Wolfgang Branoner (45) ist seit 1998 Wirtschaftssenator. Seine berufliche Laufbahn begann der Diplom-Kameralist (Finanzwissenschaften) 1980 beim Senator für Bau- und Wohnungswesen.

Wolfgang Branoner (45) ist seit 1998 Wirtschaftssenator. Seine berufliche Laufbahn begann der Diplom-Kameralist (Finanzwissenschaften) 1980 beim Senator für Bau- und Wohnungswesen. Von 1985 bis 1991 war der CDU-Politiker Neuköllner Bezirksstadtrat für Bau- und Wohnungswesen. Er arbeitete bis 1995 als Staatssekretär der Stadtentwicklungsverwaltung, bis er als Staatssekretär in die Wirtschaftsverwaltung wechselte.

Herr Branoner, können Sie bei einer Arbeitslosenquote von mehr als 16 Prozent in Berlin noch gut schlafen?

Wir haben eine Quote von 16,2 Prozent. Der Wert ist Ausdruck einer früher falsch entwickelten Infrastruktur. Seit ein paar Monaten nimmt die Arbeitslosigkeit weniger zu. Das ist letztlich ein Erfolg der Wirtschaftspolitik. Die extrem hohe Arbeitslosigkeit von 44 Prozent in der Baubranche schlägt natürlich auf die Quote nieder. Insgesamt ist der Beschäftigungsabbau zum Stillstand gekommen. Die Zahl der Erwerbstätigen ist von 1,53 Millionen 1999 auf 1,54 Millionen im Jahr 2000 gestiegen, das sind 0,5 Prozent Steigerung.

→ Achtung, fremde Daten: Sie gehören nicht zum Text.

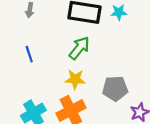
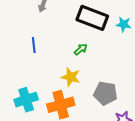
green arrow: (79, 48) -> (81, 49), size x0.6

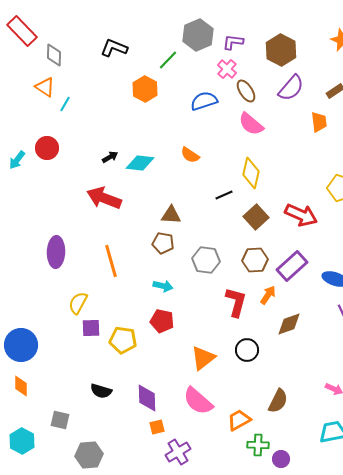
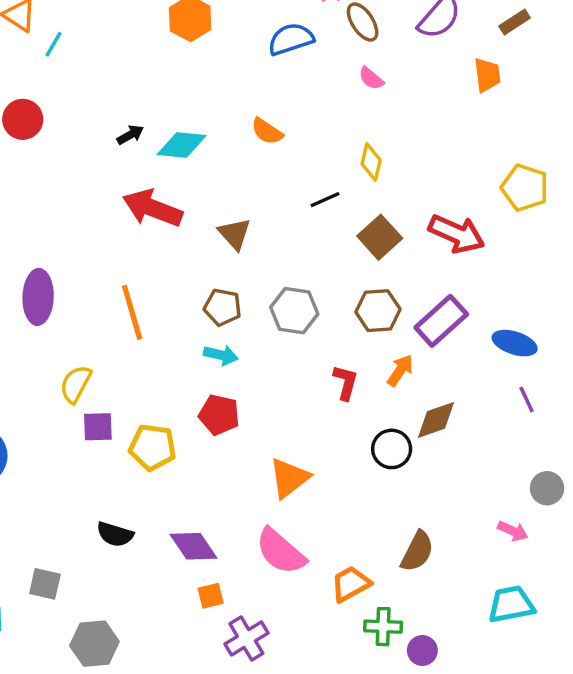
pink semicircle: (251, 124) -> (371, 78), size x0.6
yellow diamond: (251, 173) -> (371, 162), size x0.7
red arrow: (104, 198) -> (153, 208), moved
brown triangle: (171, 215) -> (234, 234), turned 45
brown pentagon: (163, 243) -> (223, 307), moved
red L-shape: (236, 302) -> (346, 382), size x0.7
black circle: (247, 350) -> (392, 449), moved
purple diamond: (147, 398) -> (194, 546), turned -32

Wo sind neue Arbeitsplätze entstanden?

Vor allem im Dienstleistungsbereich, drei Viertel davon in der Informations- und Kommunikationstechnologie. Auch die Selbstständigenquote hat sich seit 1991 mehr als verdoppelt und liegt jetzt bei 10,4 Prozent. Damit liegen wir in Berlin sogar über dem Bundesdurchschnitt. Statistisch betrachtet, schafft jeder Existenzgründer in den ersten fünf Jahren fünf neue Arbeitsplätze. Wir haben 70 000 Unternehmen in den letzten zehn Jahren in Berlin bekommen. Das macht doch deutlich, wie vital der Arbeitsmarkt ist ...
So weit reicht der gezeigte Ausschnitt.